# [Information supplied]
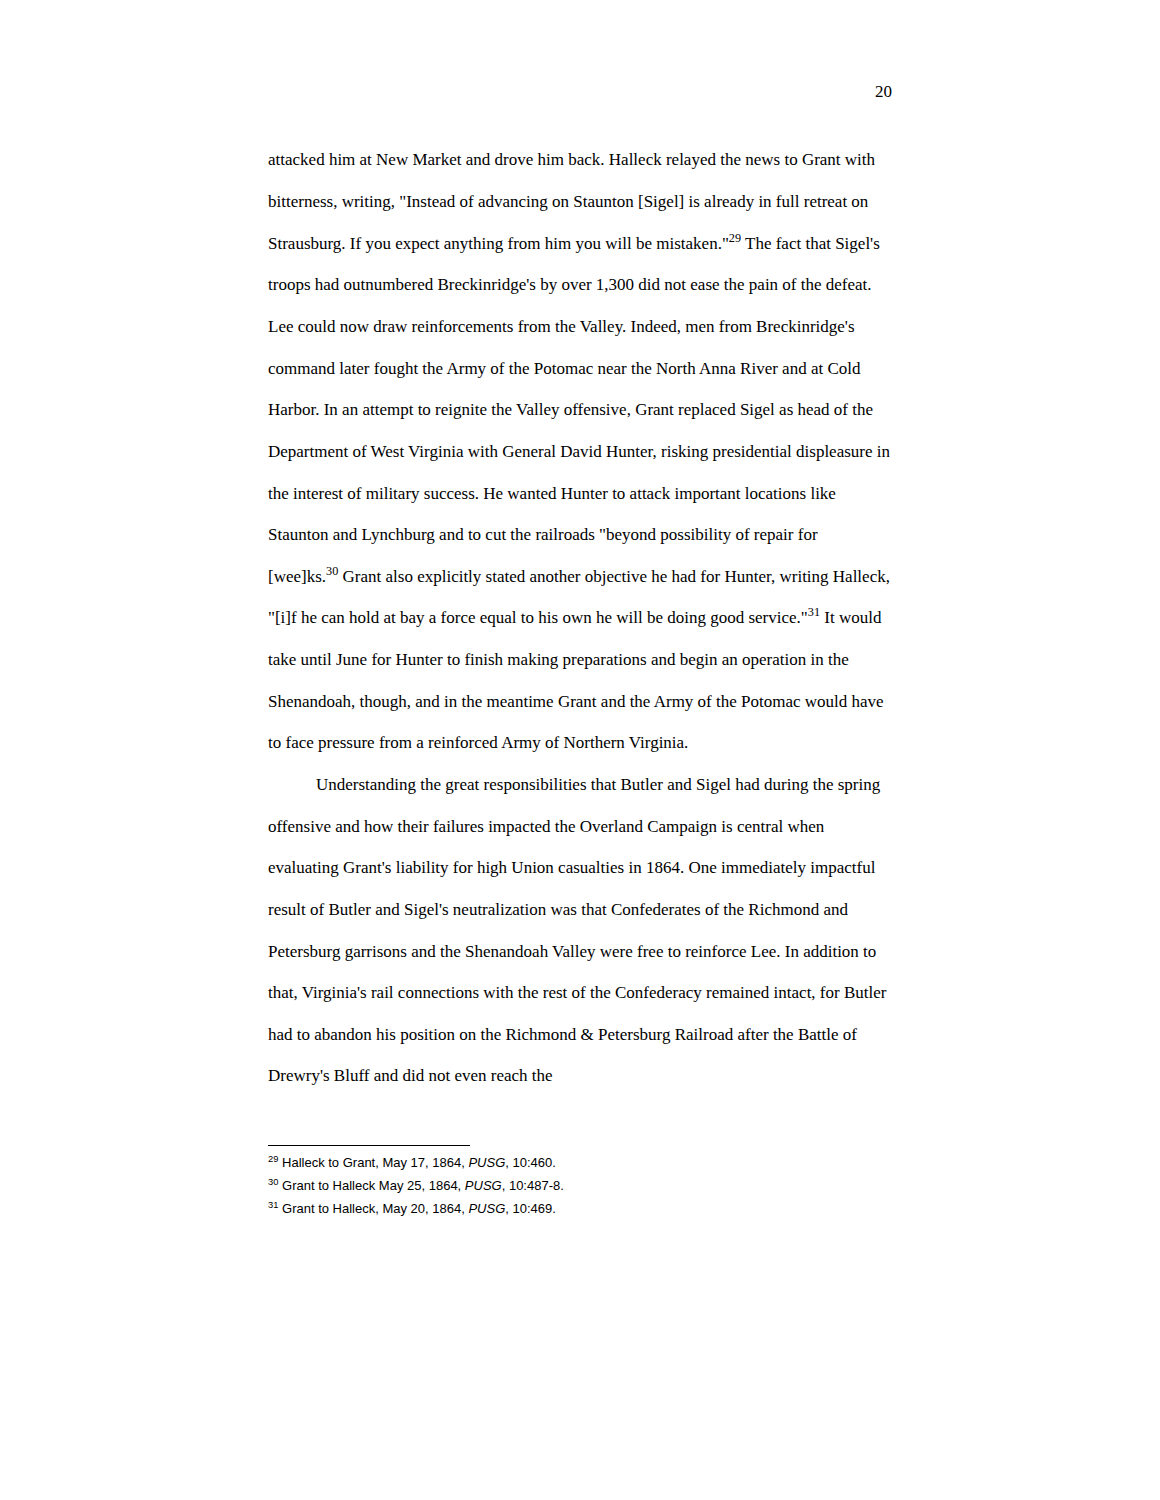20
attacked him at New Market and drove him back. Halleck relayed the news to Grant with bitterness, writing, "Instead of advancing on Staunton [Sigel] is already in full retreat on Strausburg. If you expect anything from him you will be mistaken."29 The fact that Sigel's troops had outnumbered Breckinridge's by over 1,300 did not ease the pain of the defeat. Lee could now draw reinforcements from the Valley. Indeed, men from Breckinridge's command later fought the Army of the Potomac near the North Anna River and at Cold Harbor. In an attempt to reignite the Valley offensive, Grant replaced Sigel as head of the Department of West Virginia with General David Hunter, risking presidential displeasure in the interest of military success. He wanted Hunter to attack important locations like Staunton and Lynchburg and to cut the railroads "beyond possibility of repair for [wee]ks.30 Grant also explicitly stated another objective he had for Hunter, writing Halleck, "[i]f he can hold at bay a force equal to his own he will be doing good service."31 It would take until June for Hunter to finish making preparations and begin an operation in the Shenandoah, though, and in the meantime Grant and the Army of the Potomac would have to face pressure from a reinforced Army of Northern Virginia.
Understanding the great responsibilities that Butler and Sigel had during the spring offensive and how their failures impacted the Overland Campaign is central when evaluating Grant's liability for high Union casualties in 1864. One immediately impactful result of Butler and Sigel's neutralization was that Confederates of the Richmond and Petersburg garrisons and the Shenandoah Valley were free to reinforce Lee. In addition to that, Virginia's rail connections with the rest of the Confederacy remained intact, for Butler had to abandon his position on the Richmond & Petersburg Railroad after the Battle of Drewry's Bluff and did not even reach the
29 Halleck to Grant, May 17, 1864, PUSG, 10:460.
30 Grant to Halleck May 25, 1864, PUSG, 10:487-8.
31 Grant to Halleck, May 20, 1864, PUSG, 10:469.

# [Problem description]
All lines in the entries above that include "PUSG" should be found and copied.

# [Answer section]
29 Halleck to Grant, May 17, 1864, PUSG, 10:460.
30 Grant to Halleck May 25, 1864, PUSG, 10:487-8.
31 Grant to Halleck, May 20, 1864, PUSG, 10:469.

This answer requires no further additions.